PotashCorp is the world's largest fertilizer enterprise producing three primary plant nutrients -- potash, phosphate and nitrogen. It also controls 55 percent of the world's and 70 percent of North America's potash supply.
PotashCorp was reported Tuesday to be exploring other likely suitors that could include British-Australian mining giant Rio Tinto or Brazil's Vale -- or even China.
PotashCorp rejected BHP Billiton's offer of $39 billion as too little and not reflecting the company's true value.
Amid a prevailing view that BHP Billiton's offer itself was triggered by a booming potash market analysts said both Rio Tinto and Vale could be well-positioned to improve BHP Billiton's offer and could then have the field clear unless the bidder between them was challenged by a Chinese entry into the contest.
China, the world's biggest potash importer, hasn't displayed its hand in the ongoing struggle. Analysts said the Chinese could throw a lot more cash behind a takeover bid or choose to keep PotashCorp Canadian with a strategic stake or strike an investment-for-supplies deal.
Whatever the outcome potash investors appeared set to make continuing gains as prices kept a healthy climb.

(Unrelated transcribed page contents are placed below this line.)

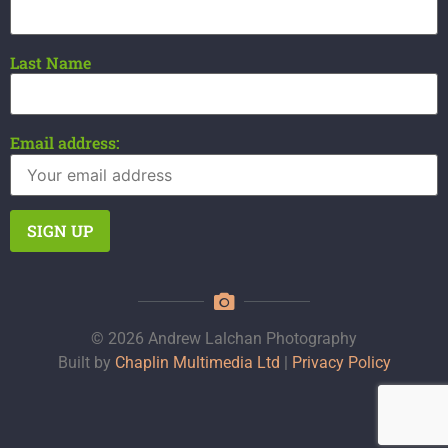
Last Name
Email address:
© 2026 Andrew Lalchan Photography
Built by
Chaplin Multimedia Ltd
|
Privacy Policy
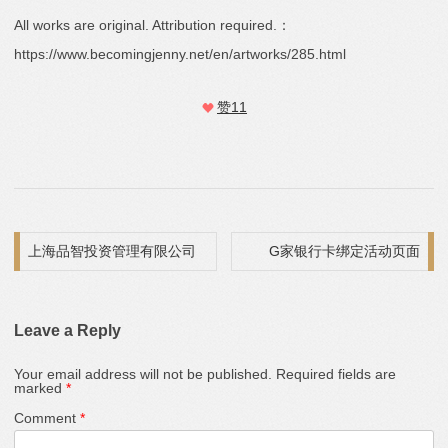
All works are original. Attribution required.：
https://www.becomingjenny.net/en/artworks/285.html
赞
11
Post navigation
上海品智投资管理有限公司
G家银行卡绑定活动页面
Leave a Reply
Your email address will not be published.
Required fields are
marked
*
Comment
*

Potash prices have soared from about $200 a ton to about $900 last year, settling around $360 this year amid predictions prices could go up again to around $500 a ton. The price seesaw added to PotashCorp's optimism it could secure a buyer or partner with a more lucrative offer than BHP Billiton's bid.
Both Rio Tinto and Vale are seen by analysts to be capable of trumping BHP Billiton's $130-a-share offer without overstretching, while Moody's ratings service warned BHP it could face a downgrade if it went for PotashCorp on the back of heavy borrowing.
Analysts said the prospect of rising potash prices made borrowing easier as it also made PotashCorp more expensive to acquire.
Investor excitement over potash has been driven by fundamentals such as a growing global population that will require more food production. Potash also is seen as a secure commodity because it has no credible commercial substitute and therefore is irreplaceable in most fertilizers.
A decreasing availability of arable lands is set to boost demand for potash.
Potash consumption slumped in 2009 after crop prices plunged but demand is set to rebound to 50 million tons this year from less than 30 million tons in 2009.
Reserves and production of potash are concentrated in 12 countries -- Canada followed by Russia, Belarus, Germany, Israel, China, Jordan, the United States, Ethiopia, Ethiopia, Spain, Chile, the United Kingdom, Brazil and Ukraine.